Supervalu Inc. may be a much different company after Thursday's $3.3 billion sale of its largest grocery properties, but it continues to be haunted by discrimination issues in its past.

On Thursday, Supervalu was found by a U.S. District Court in Chicago to have violated a 2011 federal disability lawsuit settlement involving the Eden Prairie firm's Jewel-Osco grocery store chain in Chicago, a business that was part of Thursday's sale to Cerberus Capital Management.

The court action requires Supervalu to make job offers to Jewel-Osco workers who, as of Friday, are no longer Supervalu employees.

Neither Supervalu officials nor federal court spokesmen could be reached for comment Friday. Jewel-Osco declined to comment.

"Because this is pending litigation, we're not in a position right now to comment on whose responsibility it is," said Miguel Alba, a spokesman for Jewel-Osco, which operates 176 grocery stores in Illinois, Indiana and Iowa.

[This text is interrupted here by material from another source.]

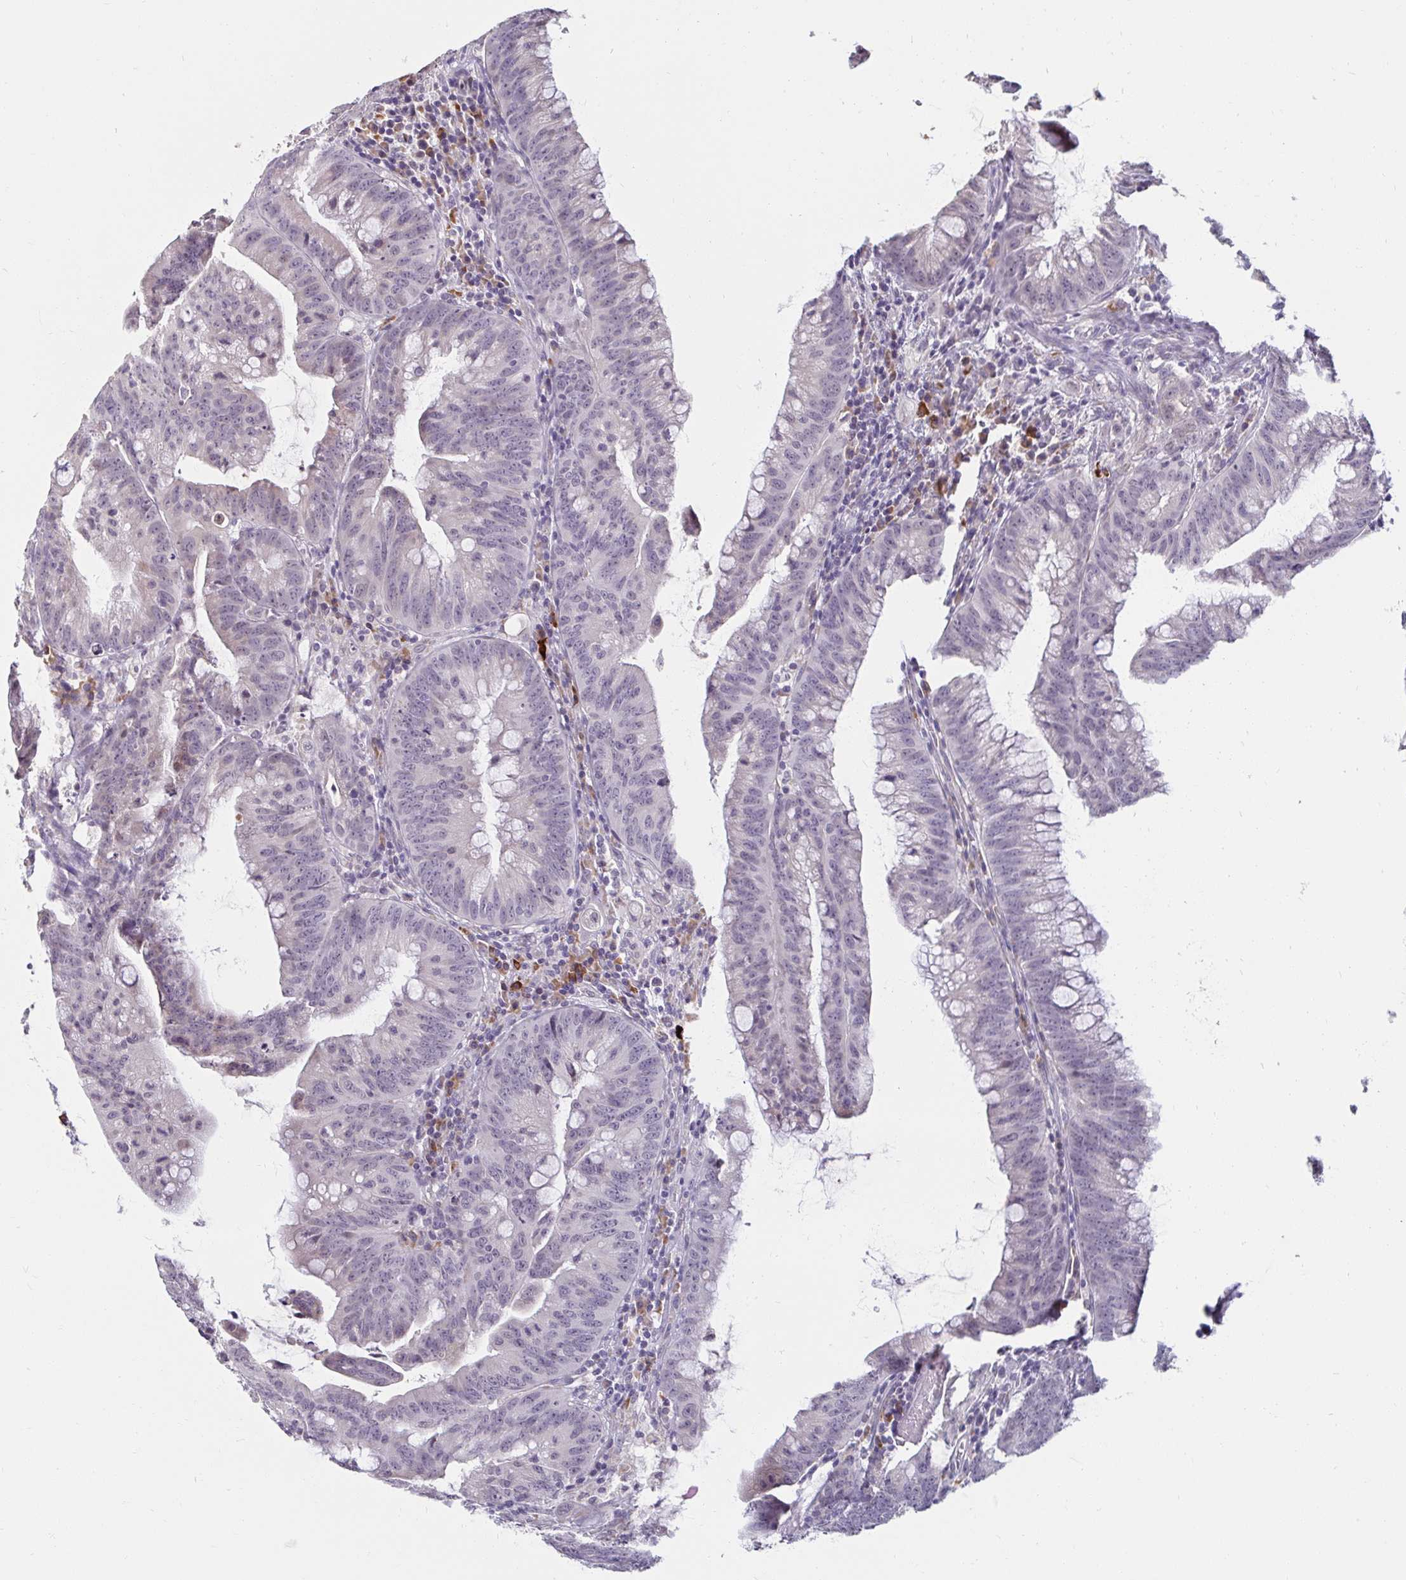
{"staining": {"intensity": "negative", "quantity": "none", "location": "none"}, "tissue": "colorectal cancer", "cell_type": "Tumor cells", "image_type": "cancer", "snomed": [{"axis": "morphology", "description": "Adenocarcinoma, NOS"}, {"axis": "topography", "description": "Colon"}], "caption": "IHC of colorectal cancer reveals no positivity in tumor cells. Nuclei are stained in blue.", "gene": "DDN", "patient": {"sex": "male", "age": 62}}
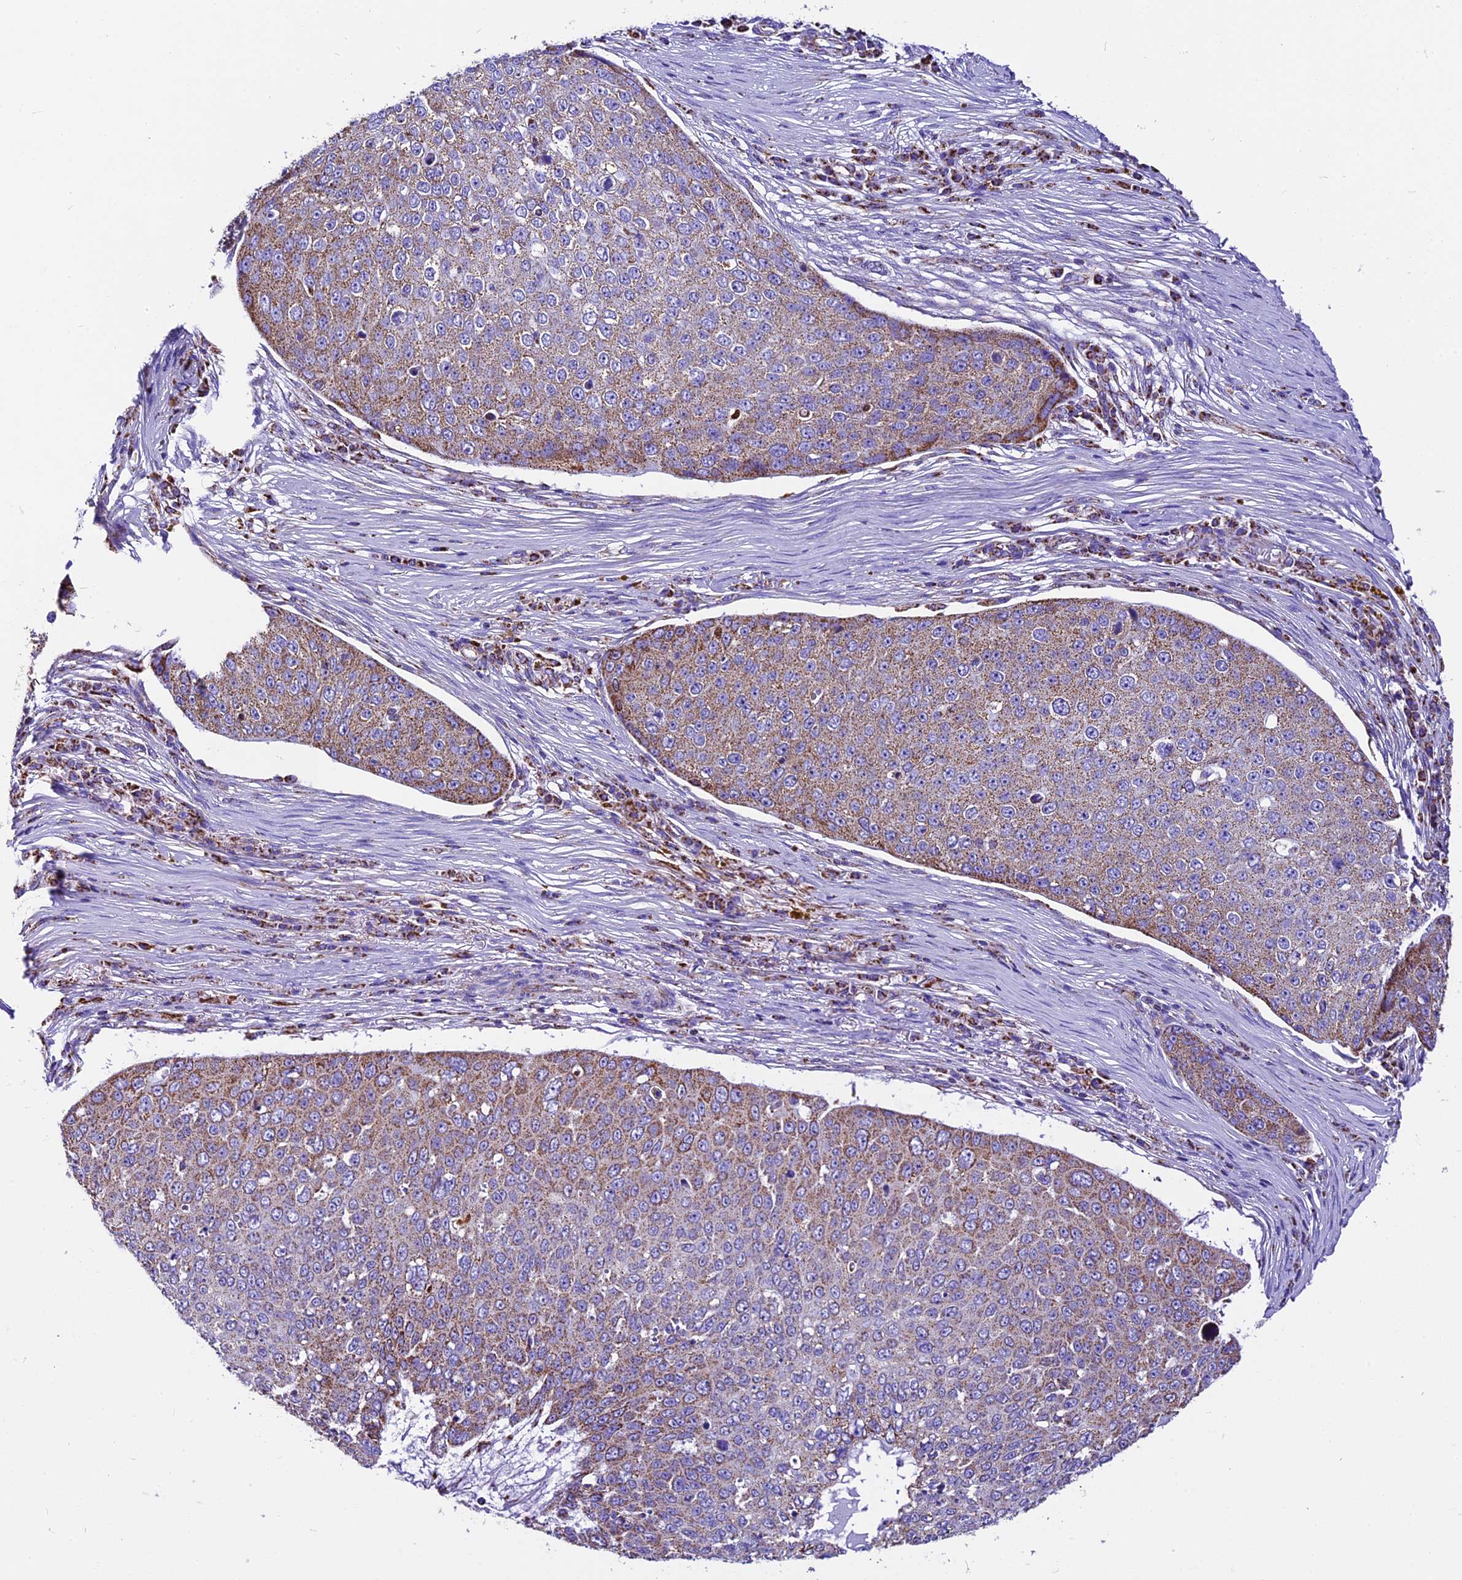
{"staining": {"intensity": "moderate", "quantity": ">75%", "location": "cytoplasmic/membranous"}, "tissue": "skin cancer", "cell_type": "Tumor cells", "image_type": "cancer", "snomed": [{"axis": "morphology", "description": "Squamous cell carcinoma, NOS"}, {"axis": "topography", "description": "Skin"}], "caption": "Protein staining shows moderate cytoplasmic/membranous staining in about >75% of tumor cells in skin cancer (squamous cell carcinoma).", "gene": "DCAF5", "patient": {"sex": "male", "age": 71}}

However, the legal issue is not a new one, said attorney Marshall Tanick of Twin Cities law firm Hellmuth & Johnson. To some degree, whether Supervalu or the Cerberus is responsible for obeying the 2011 lawsuit settlement will depend on what was negotiated in the sales agreement, said Tanick, an employment law attorney who is not connected to the case. But regardless of what was negotiated, the courts lean toward requiring the buyer to carry out the responsibilities of a settlement, provided the buyer operates the business in the same way the seller did, Tanick said.

The 2011 settlement was intended to end a 2009 lawsuit filed by the federal Equal Employment Opportunity Commission that accused Supervalu of dumping 110 disabled Chicago-area employees of Jewel-Osco at the end of their medical leaves. At the time, the $3.2 million settlement was one of the largest ever recorded under the federal Americans With Disabilities Act, which says that employees with disabilities should, at the end of the medical leaves, be brought back to work with reasonable accommodations.

On Thursday, U.S. District Judge Ronald Guzman held Supervalu in contempt for violating the settlement terms by failing to send written job offers to three employees on disability leave who were able to return to work. The judge ordered Supervalu to send written return-to-work offers to all disabled workers who were capable of returning to work between January 2011 and April 2012.

Also on Thursday, Supervalu made its anticipated announcement that it had closed the $3.3 billion sale of its four largest grocery store chains to an affiliate of Cerberus and other investors, driving up the price of its stock up 11.7 percent.